- Born: 1945 (age 80–81)
- Writing career
- Language: French

= Édith Zha =

French author and scriptwriter

Édith Zha (born 1945) is a French author and scriptwriter of comics for adults and children.
==Biography==
Édith Zha was born in 1945. She studied philosophy.
At the beginning of 1978, Edith Zha met Nella Nobili and they began to collect interviews with workers who loved each other. In 1979, they published Les femmes et l'amour homosexuel (Women and Homosexual Love).

She then became a proofreader in a publishing house. At the same time, she wrote scripts for adult and children's comics, illustrated by Nicole Claveloux. She also writes stories for children.

I know how to write dialogues, but I don’t know how to write a story with a beginning, an end, and events between them. So I called on Edith, who is a skilled writer.

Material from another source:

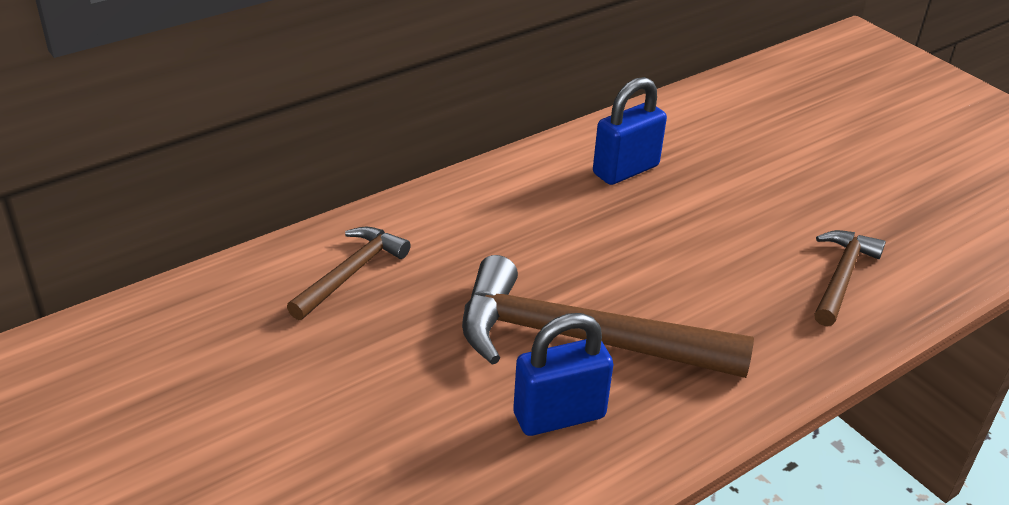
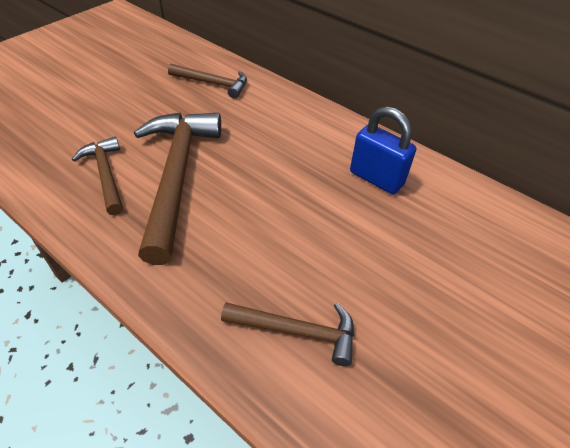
camera: 75 degrees right, 10 degrees up
(559, 415) = (106, 175): blue padlock -> brown hammer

She told this strange story chapter by chapter, and then I cut it all up into boxes and text bubbles.
— Nicole Claveloux

==Works==
- Les Femmes et l'amour homosexuel, with Nella Nobili, Hachette, 1979
- Morte-saison et autres récits (Dead Season and Other Stories), with Nicole Claveloux and Elisabeth Salomon.
- La maison sur la digue with Nicole Claveloux
- La Main Verte et autres récits (The Green Hand and Other Stories) with Nicole Claveloux. translated into English by Donald Nicholson-Smith

==Awards==
- Angoulême International Comics Festival 2020: Prize for Inheritance with Nicole Claveloux
- Prix Artémisia 2020 du Matrimoine with Nicole Claveloux “for the magnificent republication of their works, La Main Verte et autres récits, published by Cornélius.”